[Opening Data to process section]

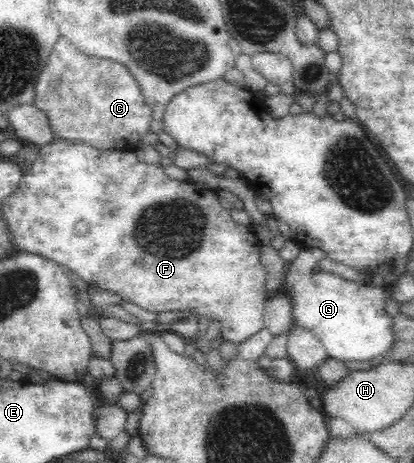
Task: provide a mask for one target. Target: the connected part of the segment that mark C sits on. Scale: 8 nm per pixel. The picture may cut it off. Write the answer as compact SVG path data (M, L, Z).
M59 34L50 53L47 65L37 79L35 105L45 110L53 126L63 138L81 140L90 146L101 148L135 149L137 139L148 132L150 109L142 96L140 85L131 72L120 63L109 59L87 56L73 47L73 43Z

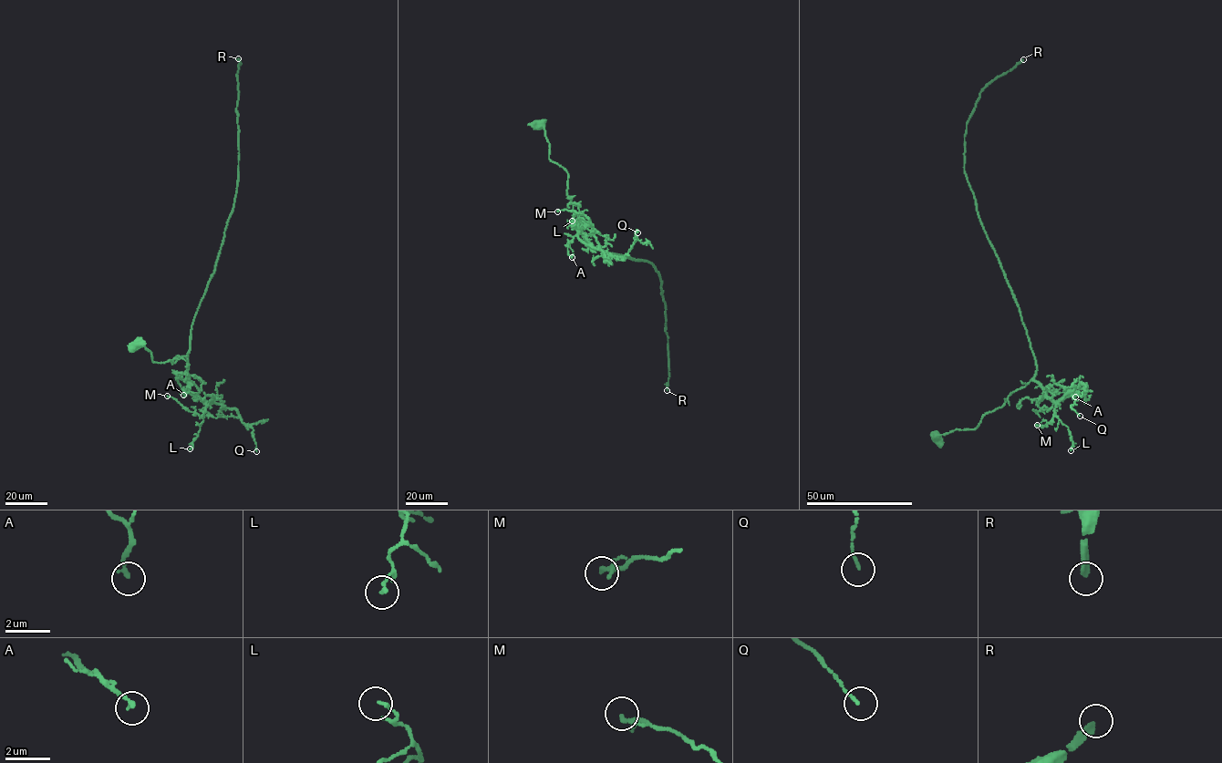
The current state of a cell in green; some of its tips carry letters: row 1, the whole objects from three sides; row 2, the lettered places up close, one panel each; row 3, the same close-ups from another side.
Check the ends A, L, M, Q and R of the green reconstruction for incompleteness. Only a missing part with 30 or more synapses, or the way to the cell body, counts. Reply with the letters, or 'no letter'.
R

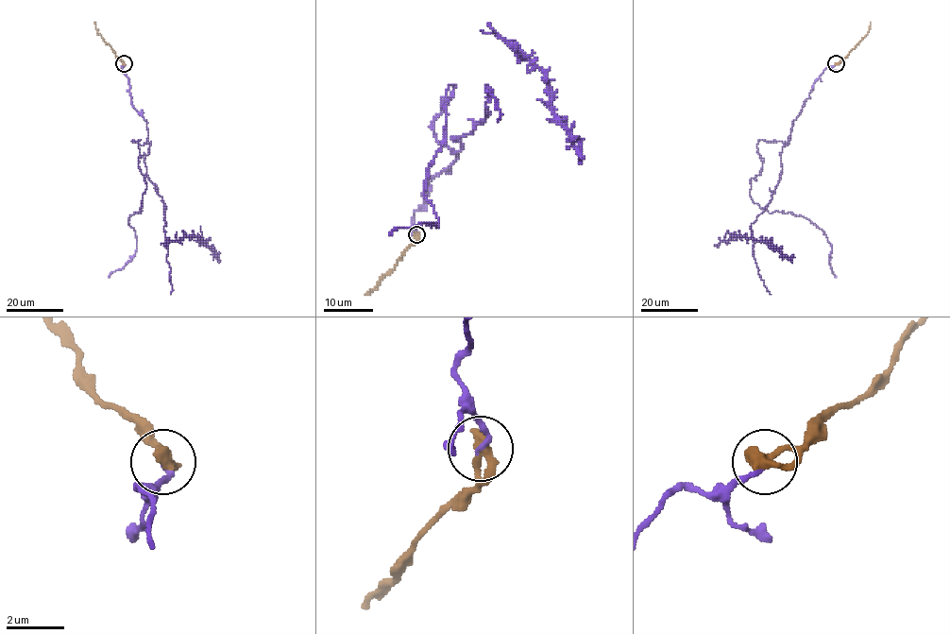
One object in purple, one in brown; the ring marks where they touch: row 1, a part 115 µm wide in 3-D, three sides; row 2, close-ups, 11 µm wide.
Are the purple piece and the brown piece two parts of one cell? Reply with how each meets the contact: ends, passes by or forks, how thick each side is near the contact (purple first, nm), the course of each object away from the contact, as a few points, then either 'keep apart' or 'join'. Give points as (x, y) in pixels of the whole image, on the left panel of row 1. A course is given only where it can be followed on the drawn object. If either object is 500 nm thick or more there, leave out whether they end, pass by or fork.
160 nm thick on the purple side, 500 nm on the other; purple runs (124, 64), (146, 122), (145, 143), (133, 141), (146, 189), (129, 217), (135, 255), (109, 277); brown runs (124, 64), (96, 32), (94, 22); join

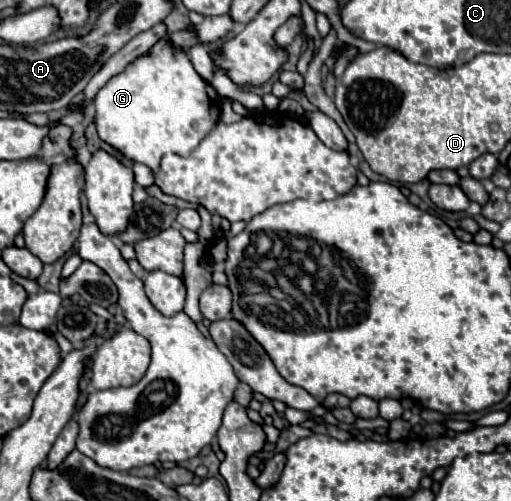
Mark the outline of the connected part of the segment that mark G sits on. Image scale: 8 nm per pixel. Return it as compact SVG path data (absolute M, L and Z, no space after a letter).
M160 39L148 53L132 61L120 75L112 77L94 97L96 107L96 129L102 141L118 149L126 159L148 165L154 173L160 169L160 159L164 153L192 155L200 141L212 131L220 119L220 95L206 83L188 61L186 53L172 47L166 39Z

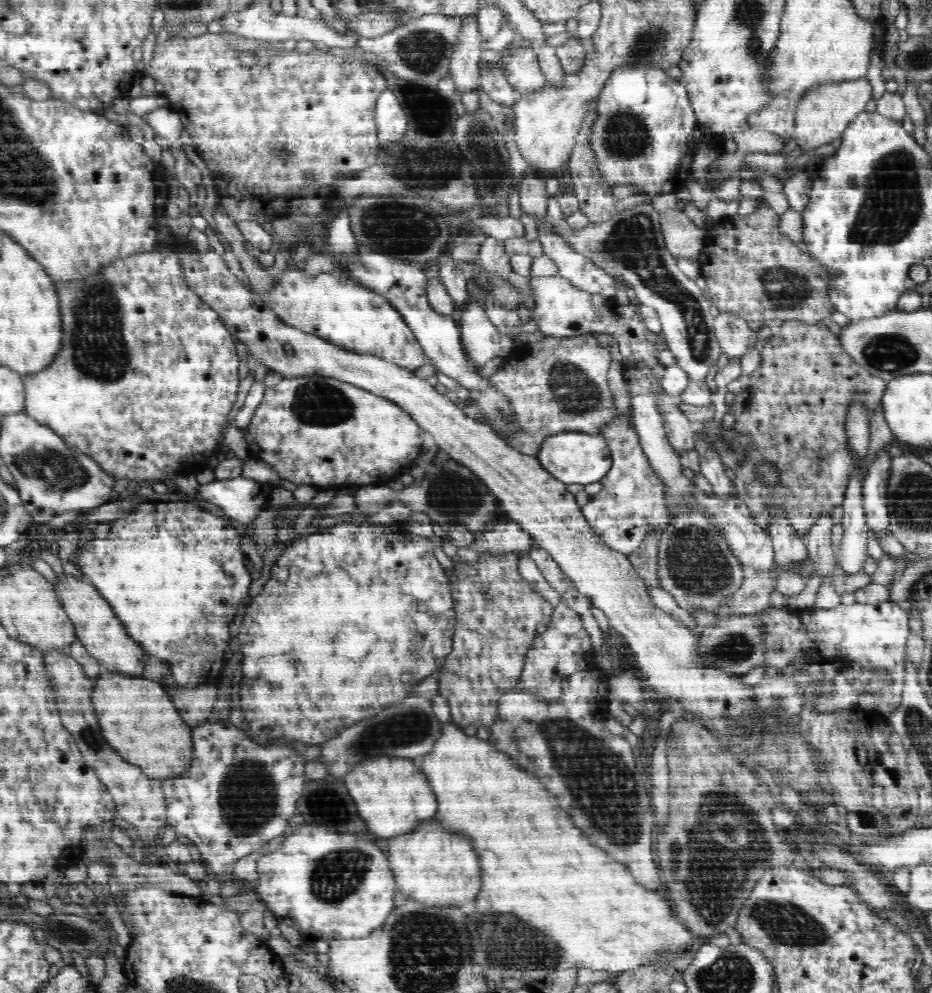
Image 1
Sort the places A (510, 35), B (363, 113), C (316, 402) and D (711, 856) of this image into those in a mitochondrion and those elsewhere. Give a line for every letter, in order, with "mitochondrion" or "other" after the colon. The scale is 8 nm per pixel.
A: other
B: other
C: mitochondrion
D: mitochondrion

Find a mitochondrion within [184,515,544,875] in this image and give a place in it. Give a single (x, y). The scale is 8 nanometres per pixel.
(247, 796)

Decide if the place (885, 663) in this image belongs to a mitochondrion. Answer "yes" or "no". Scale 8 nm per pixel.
no

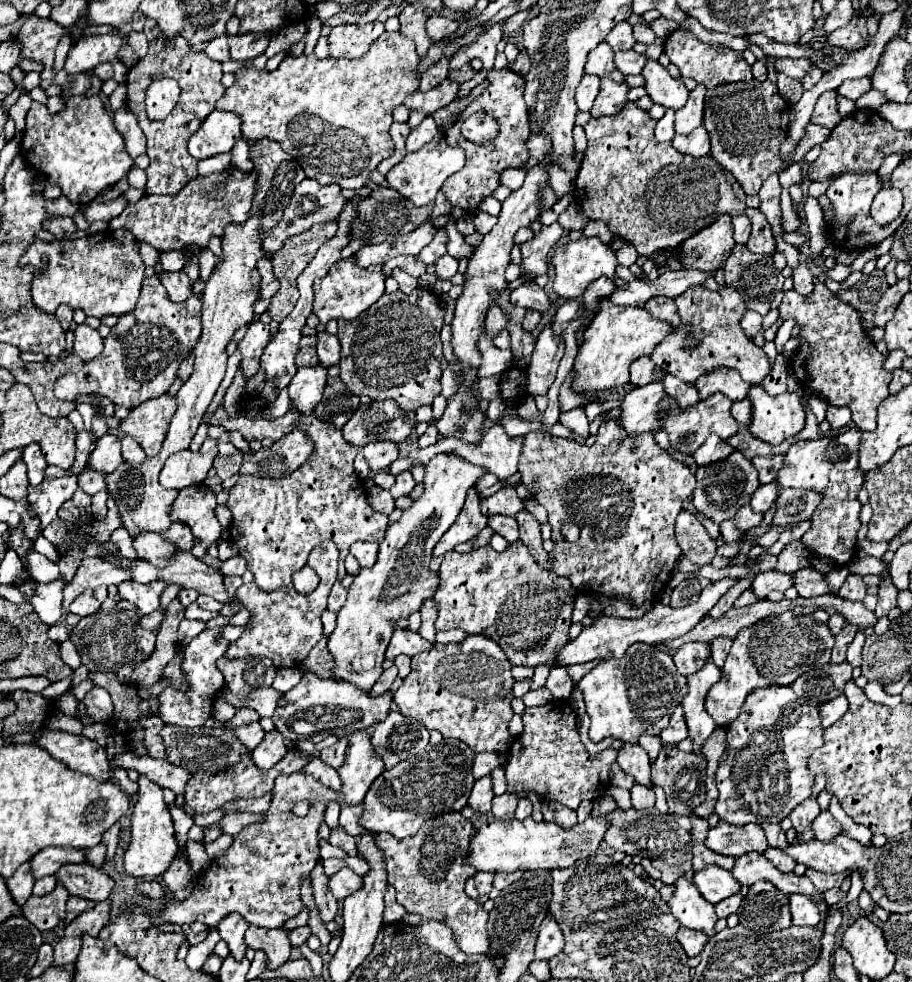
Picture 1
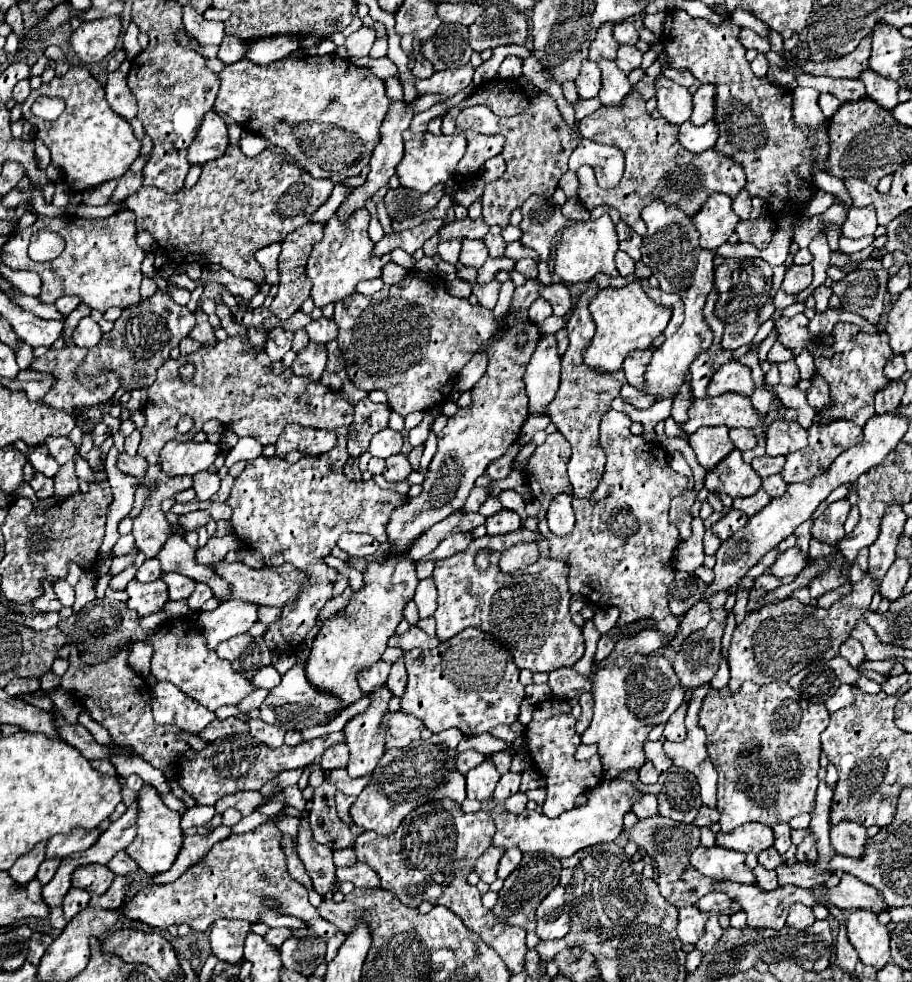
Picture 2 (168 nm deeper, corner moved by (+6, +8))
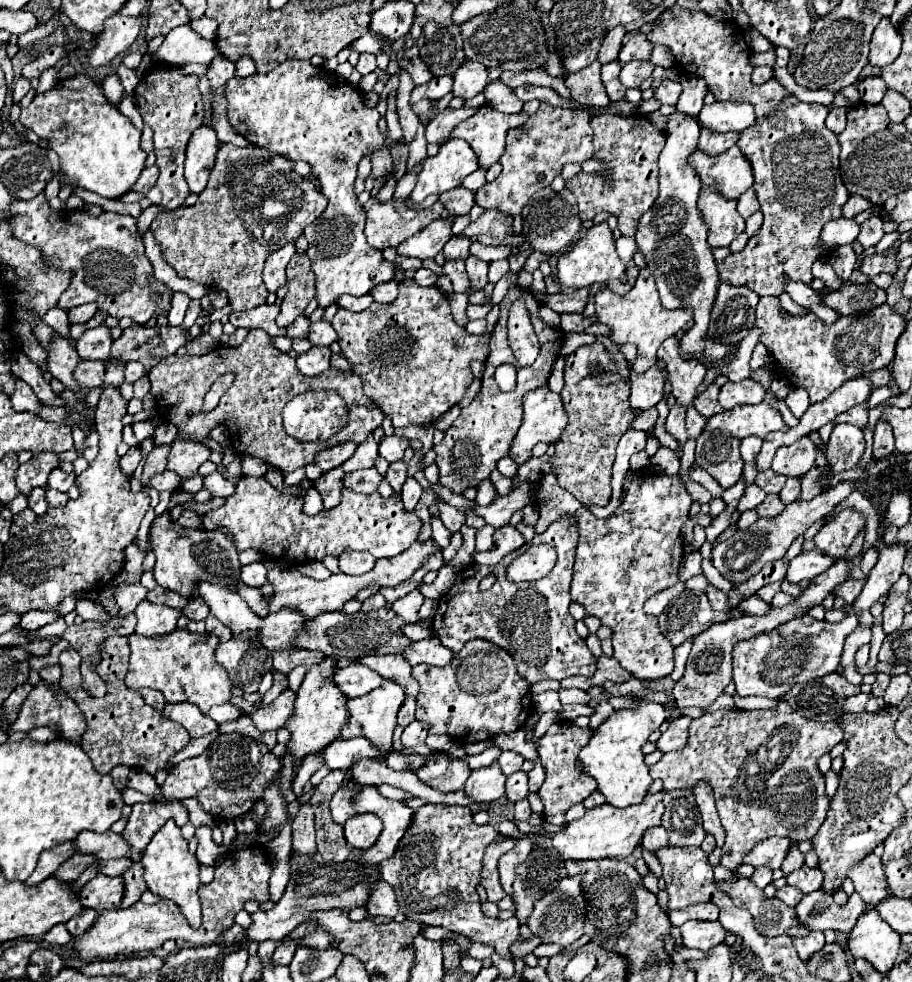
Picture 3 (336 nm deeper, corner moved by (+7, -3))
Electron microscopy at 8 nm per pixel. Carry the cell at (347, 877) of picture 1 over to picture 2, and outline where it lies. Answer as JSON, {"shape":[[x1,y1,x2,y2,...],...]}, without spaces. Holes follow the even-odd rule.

[Closing Data to process section]

:: Work task ::
Reproduce verbatim, and only, the lines starting at the one that contains "Mark the outline" and ending with the final line of the records; leave out the pictures.

:: Response to the task ::
Mark the outline of the connected part of the segment that mark G sits on. Image scale: 8 nm per pixel. Return it as compact SVG path data (absolute M, L and Z, no space after a letter).
M160 39L148 53L132 61L120 75L112 77L94 97L96 107L96 129L102 141L118 149L126 159L148 165L154 173L160 169L160 159L164 153L192 155L200 141L212 131L220 119L220 95L206 83L188 61L186 53L172 47L166 39Z

Image 1
Sort the places A (510, 35), B (363, 113), C (316, 402) and D (711, 856) of this image into those in a mitochondrion and those elsewhere. Give a line for every letter, in order, with "mitochondrion" or "other" after the colon. The scale is 8 nm per pixel.
A: other
B: other
C: mitochondrion
D: mitochondrion

Find a mitochondrion within [184,515,544,875] in this image and give a place in it. Give a single (x, y). The scale is 8 nanometres per pixel.
(247, 796)

Decide if the place (885, 663) in this image belongs to a mitochondrion. Answer "yes" or "no". Scale 8 nm per pixel.
no

Picture 1
Picture 2 (168 nm deeper, corner moved by (+6, +8))
Picture 3 (336 nm deeper, corner moved by (+7, -3))
Electron microscopy at 8 nm per pixel. Carry the cell at (347, 877) of picture 1 over to picture 2, and outline where it lies. Answer as JSON, {"shape":[[x1,y1,x2,y2,...],...]}, without spaces. Holes follow the even-odd rule.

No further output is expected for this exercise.